Au Québec, seules la Banque TD et BMO ont pour l’instant accepté que des compagnies du secteur du cannabis ouvrent des comptes bancaires chez elles. De leur côté, la RBC et la Banque Nationale ont indiqué n’avoir aucun client qui soit lié à cette industrie. Pour l’heure, ce dossier semble d’ailleurs susciter un certain malaise au sein des principales banques canadiennes, qui disent surveiller le secteur pour attendre qu’il devienne plus mature avant d’aller éventuellement de l’avant.

Le cannabis : bientôt une réalité pour l’économie canadienne

D’un point de vue strictement économique, la prochaine légalisation du cannabis aura des répercussions, puisque que certaines activités qui relevaient auparavant du marché noir seront dorénavant reconnues officiellement au sein de l’économie canadienne, explique Desjardins dans une récente note d’analyse.

Statistique Canada a d’ailleurs déjà commencé à se préparer en publiant des données historiques sur la production de cannabis, son prix, le nombre de consommateurs et la valeur des dépenses des Canadiens pour l’achat de ce produit, ajoute l’auteur de cette note, Benoit P. Durocher, économiste principal au Mouvement.

UN MARCHÉ DE 5,7 G$ EN 2017

On constate ainsi que le nombre de « fumeurs » a augmenté au cours des dernières années, en particulier au sein de la population âgée de 25 à 64 ans, un phénomène que Statistique Canada attribue en grande partie à une consommation plus élevée à des fins médicales.

Pour 2017, l’organisme fédéral a évalué la valeur totale des dépenses des Canadiens associées au pot à près de 5,7 milliards de dollars.
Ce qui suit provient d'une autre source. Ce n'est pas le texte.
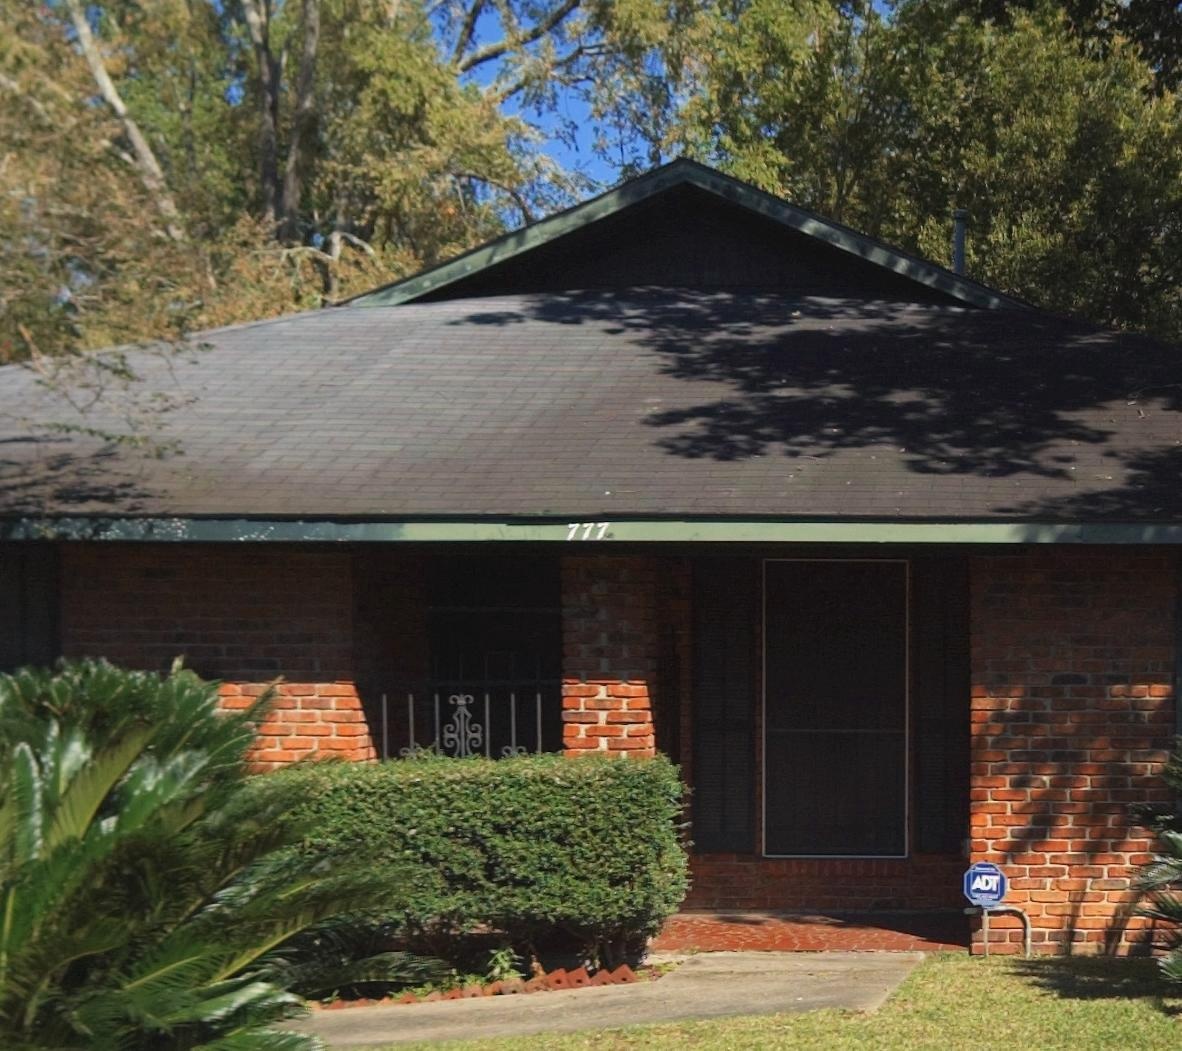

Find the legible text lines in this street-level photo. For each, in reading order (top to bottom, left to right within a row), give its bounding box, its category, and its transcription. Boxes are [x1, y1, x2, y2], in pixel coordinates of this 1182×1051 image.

[562, 519, 612, 543] StreetNumber: 777
[970, 872, 1001, 893] None: ADT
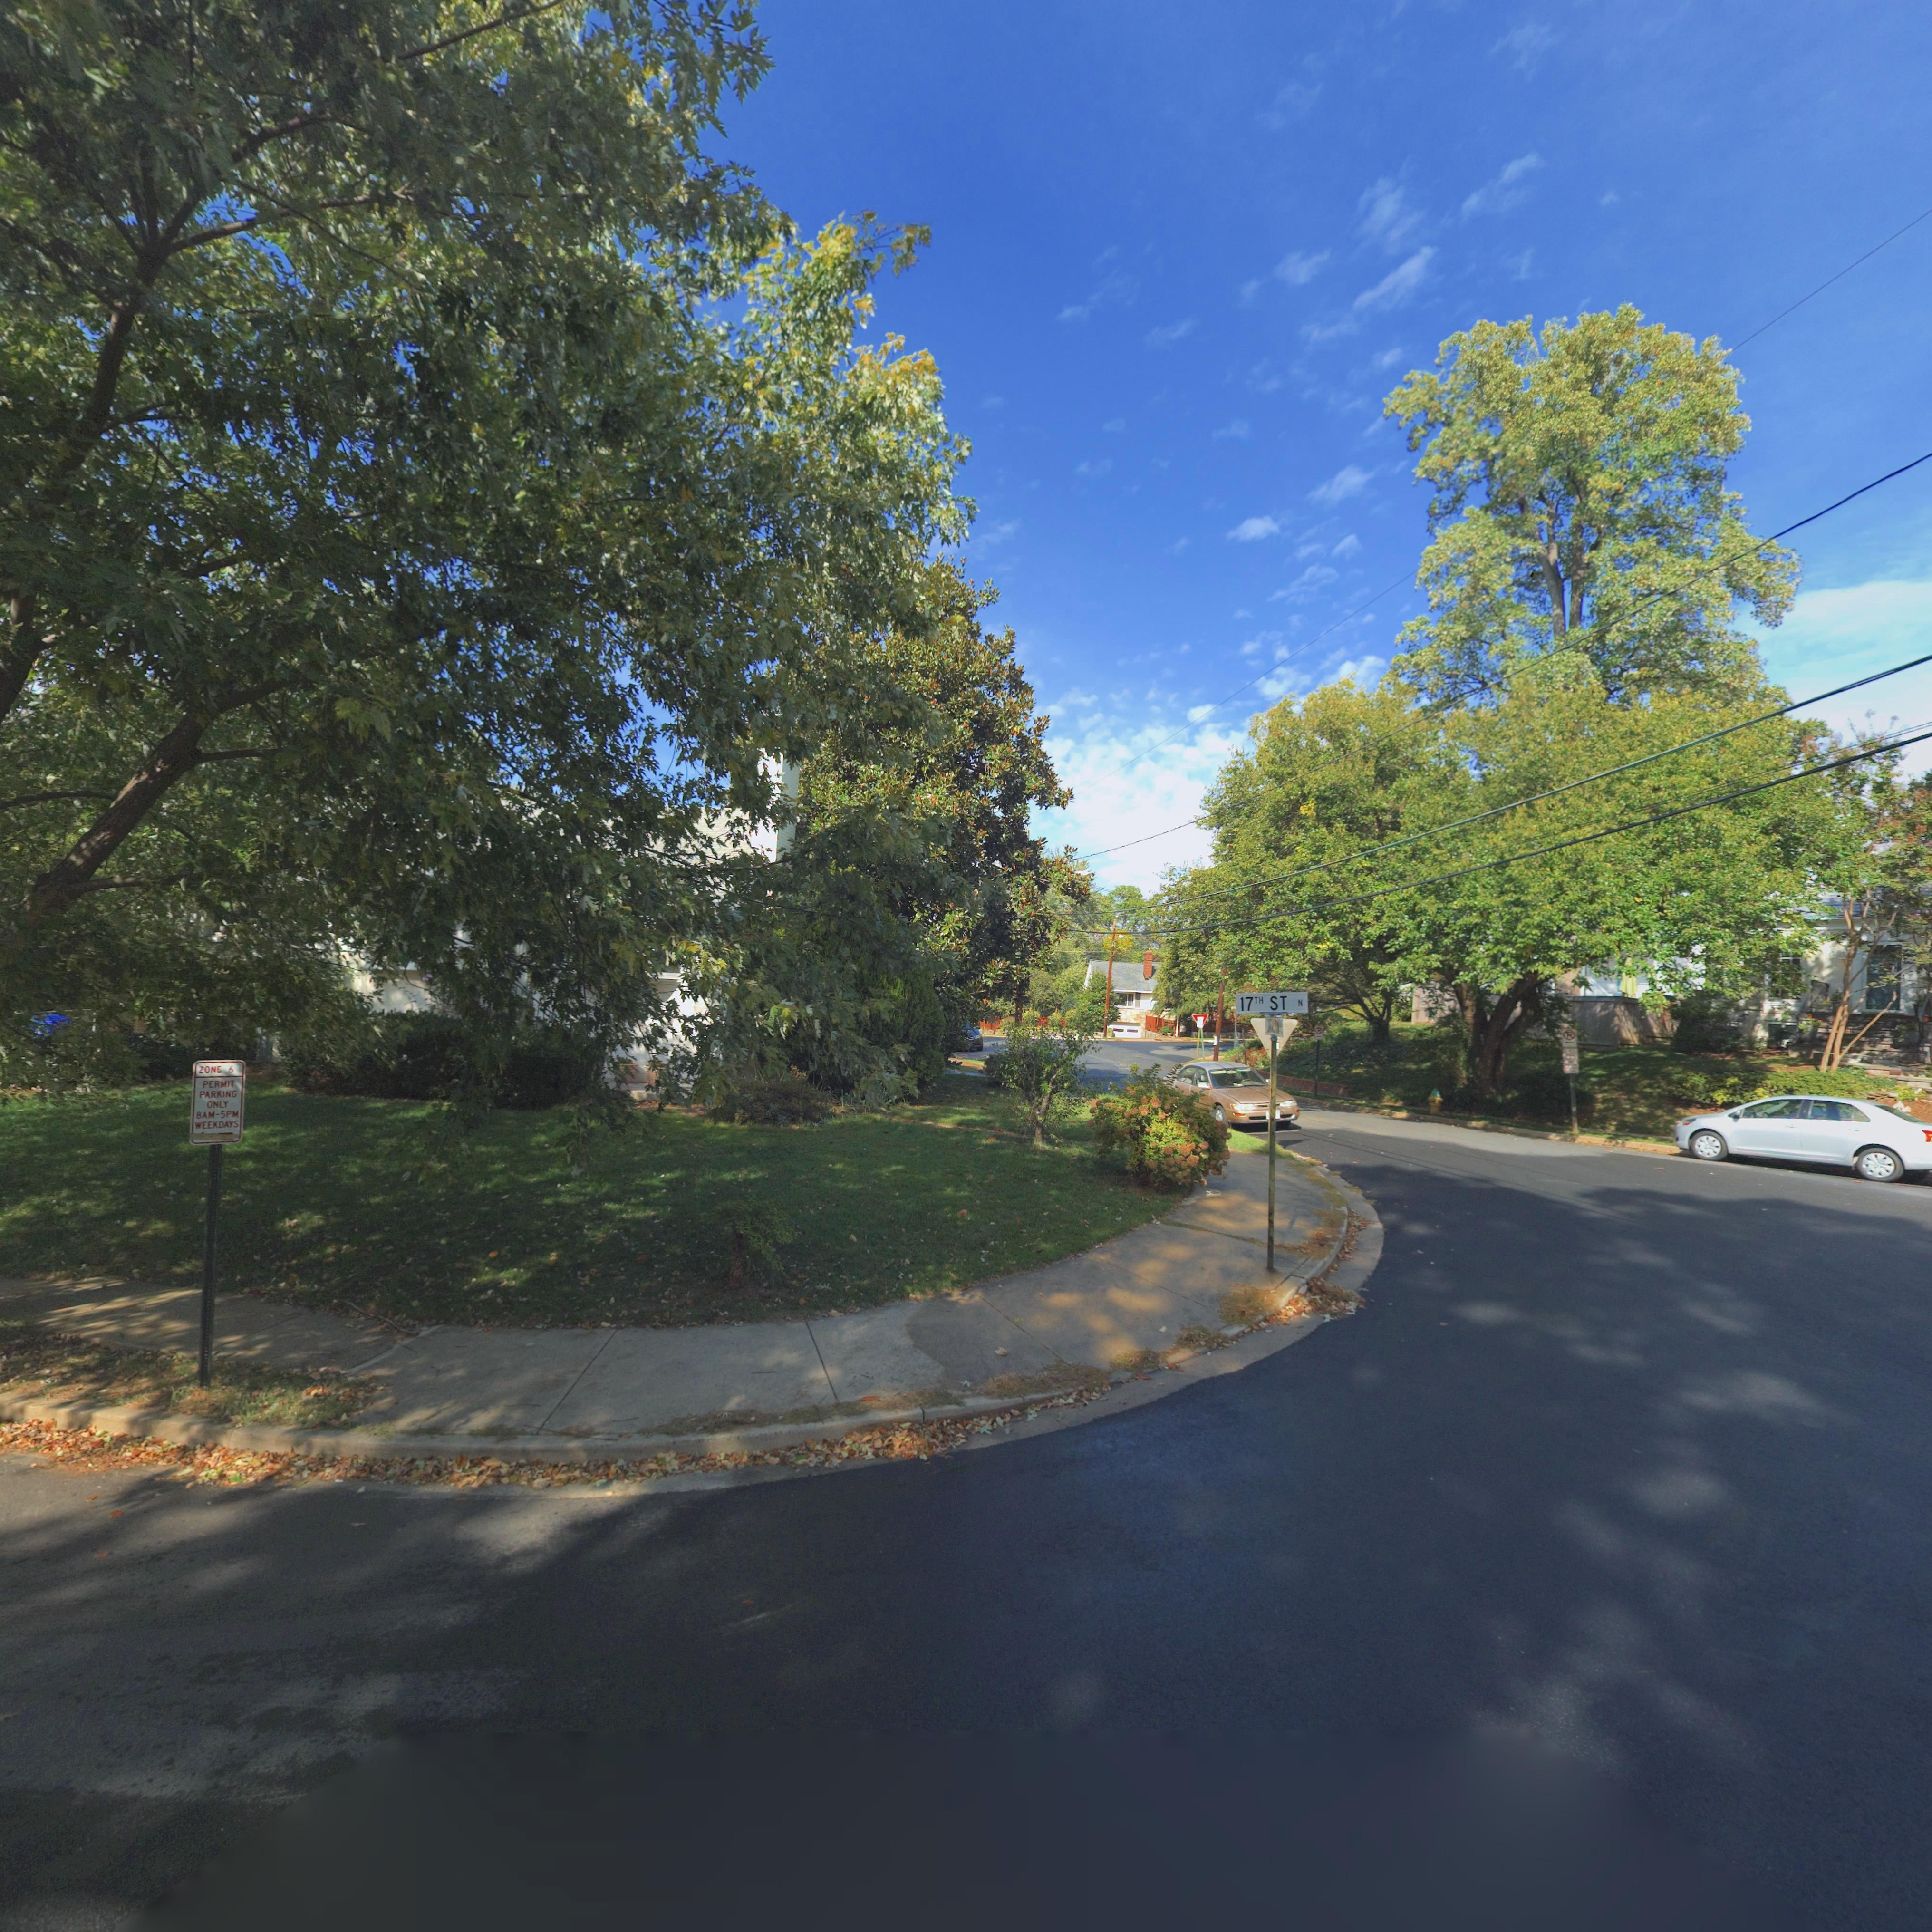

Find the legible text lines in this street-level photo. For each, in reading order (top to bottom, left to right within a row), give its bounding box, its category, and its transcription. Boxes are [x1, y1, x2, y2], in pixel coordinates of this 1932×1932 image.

[1238, 994, 1304, 1012] StreetName: 17TH ST N
[197, 1065, 234, 1074] None: ZONE 6
[201, 1079, 236, 1089] None: PERMIT
[198, 1089, 238, 1100] None: PARKING
[205, 1099, 231, 1110] None: ONLY
[194, 1109, 241, 1121] None: 8AM-5PM
[193, 1119, 240, 1130] None: WEEKDAYS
Même si cette somme paraît élevée, elle représente cependant à peine 0,5 % de l’ensemble des dépenses de consommation estimées pour cette année-là. En comparaison, les dépenses associées au tabac auraient par exemple atteint environ 16,5 milliards durant cette période. Conclusion de Benoit P. Durocher, l’industrie du cannabis « demeurera assez marginale avec peu d’effets directs sur l’économie canadienne ».